### EXCERPTED DATA

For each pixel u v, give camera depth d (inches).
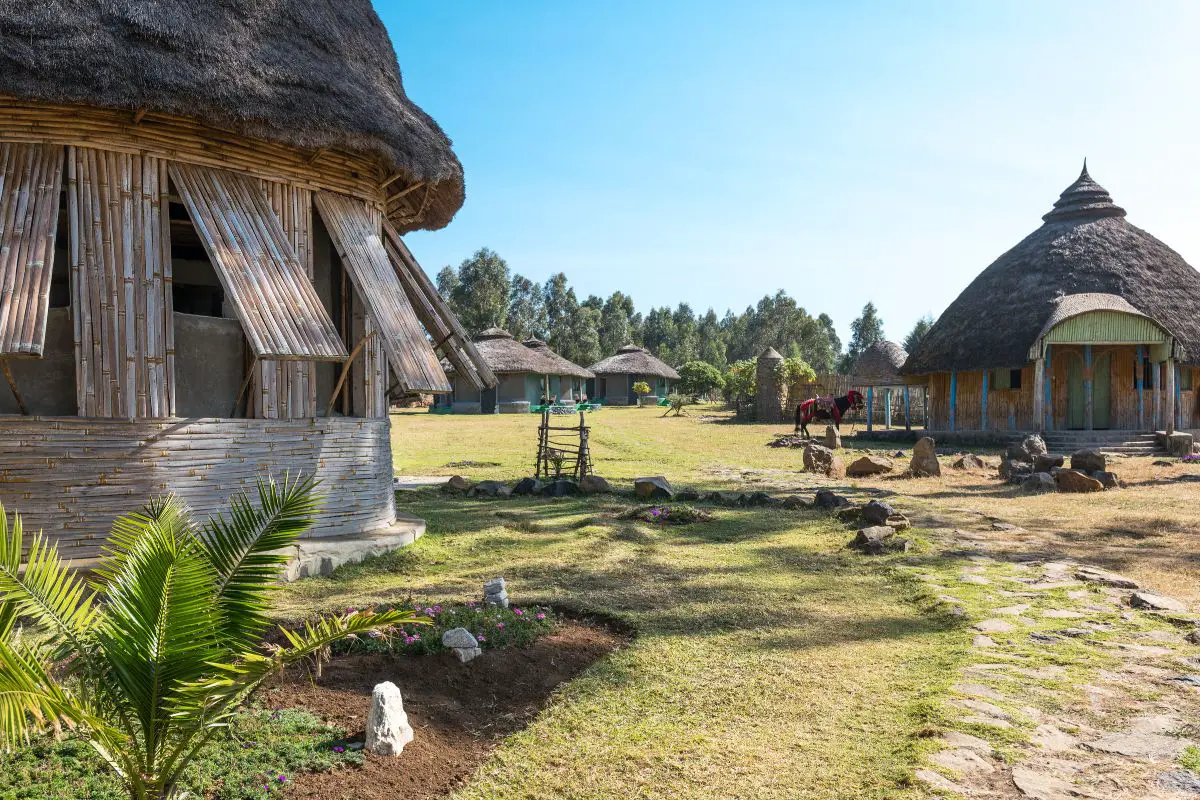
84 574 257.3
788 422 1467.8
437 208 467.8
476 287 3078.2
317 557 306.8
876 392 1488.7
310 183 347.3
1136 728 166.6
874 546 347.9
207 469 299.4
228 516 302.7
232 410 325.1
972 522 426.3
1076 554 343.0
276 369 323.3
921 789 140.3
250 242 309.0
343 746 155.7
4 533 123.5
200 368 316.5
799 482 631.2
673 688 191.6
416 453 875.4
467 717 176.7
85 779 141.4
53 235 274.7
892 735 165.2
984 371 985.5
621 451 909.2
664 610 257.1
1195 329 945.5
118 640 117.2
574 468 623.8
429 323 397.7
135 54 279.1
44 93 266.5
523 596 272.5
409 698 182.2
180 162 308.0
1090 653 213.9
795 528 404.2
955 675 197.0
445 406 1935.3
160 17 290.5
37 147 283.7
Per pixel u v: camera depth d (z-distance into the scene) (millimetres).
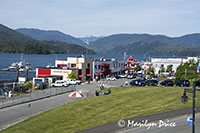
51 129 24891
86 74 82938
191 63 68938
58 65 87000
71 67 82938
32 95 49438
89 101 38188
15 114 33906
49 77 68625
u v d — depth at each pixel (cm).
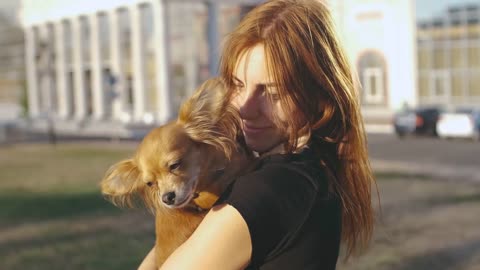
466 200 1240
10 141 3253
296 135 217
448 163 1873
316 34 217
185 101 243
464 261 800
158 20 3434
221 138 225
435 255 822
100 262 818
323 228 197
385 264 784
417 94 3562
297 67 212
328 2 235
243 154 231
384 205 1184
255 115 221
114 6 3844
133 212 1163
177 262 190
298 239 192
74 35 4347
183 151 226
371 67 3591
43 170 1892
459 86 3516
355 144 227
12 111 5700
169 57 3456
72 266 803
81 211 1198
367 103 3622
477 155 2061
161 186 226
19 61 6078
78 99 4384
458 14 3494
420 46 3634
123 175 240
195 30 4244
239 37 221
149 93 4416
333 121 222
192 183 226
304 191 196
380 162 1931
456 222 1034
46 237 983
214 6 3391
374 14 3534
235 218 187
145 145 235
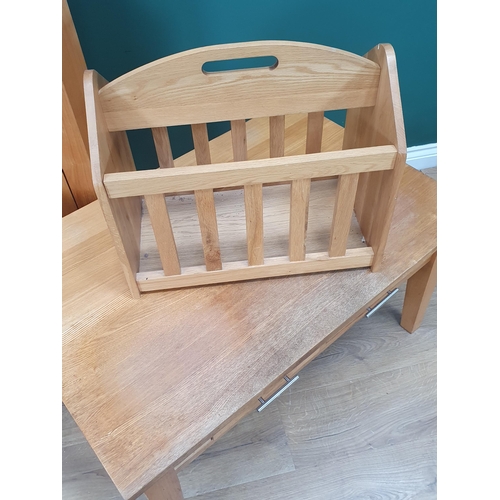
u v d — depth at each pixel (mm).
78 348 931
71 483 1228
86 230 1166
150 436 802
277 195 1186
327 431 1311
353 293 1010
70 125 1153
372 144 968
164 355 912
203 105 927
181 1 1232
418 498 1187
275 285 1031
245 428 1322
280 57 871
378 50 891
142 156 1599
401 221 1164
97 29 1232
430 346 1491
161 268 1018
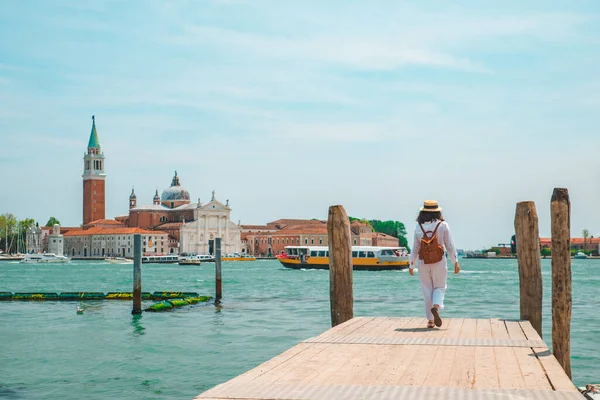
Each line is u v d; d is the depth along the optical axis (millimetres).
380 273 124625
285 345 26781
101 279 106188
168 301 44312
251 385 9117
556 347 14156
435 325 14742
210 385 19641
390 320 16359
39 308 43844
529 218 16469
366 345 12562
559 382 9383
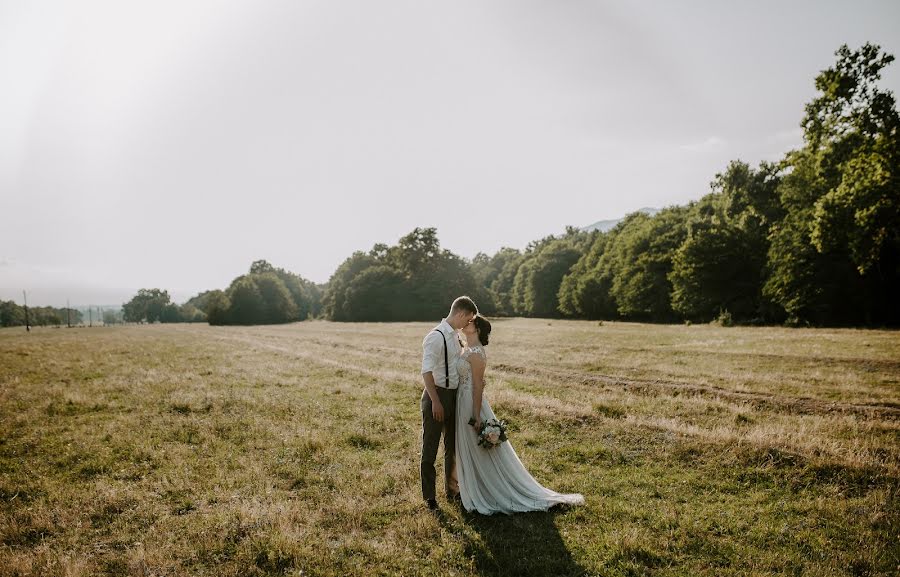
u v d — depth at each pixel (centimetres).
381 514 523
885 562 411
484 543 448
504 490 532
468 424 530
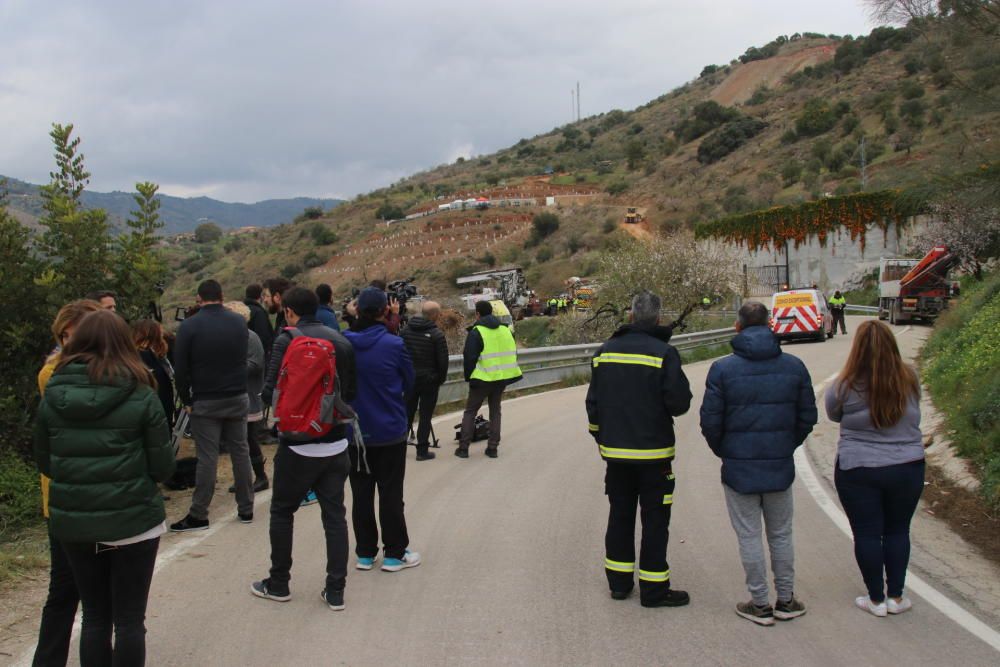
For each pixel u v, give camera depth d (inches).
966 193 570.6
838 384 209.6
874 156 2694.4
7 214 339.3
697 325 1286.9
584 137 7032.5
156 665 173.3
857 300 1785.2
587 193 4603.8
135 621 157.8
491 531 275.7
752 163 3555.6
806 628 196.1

######

WHAT YOU WILL DO: State how many lines of the listing hold the string "depth", and add nothing else.

RESULT: 7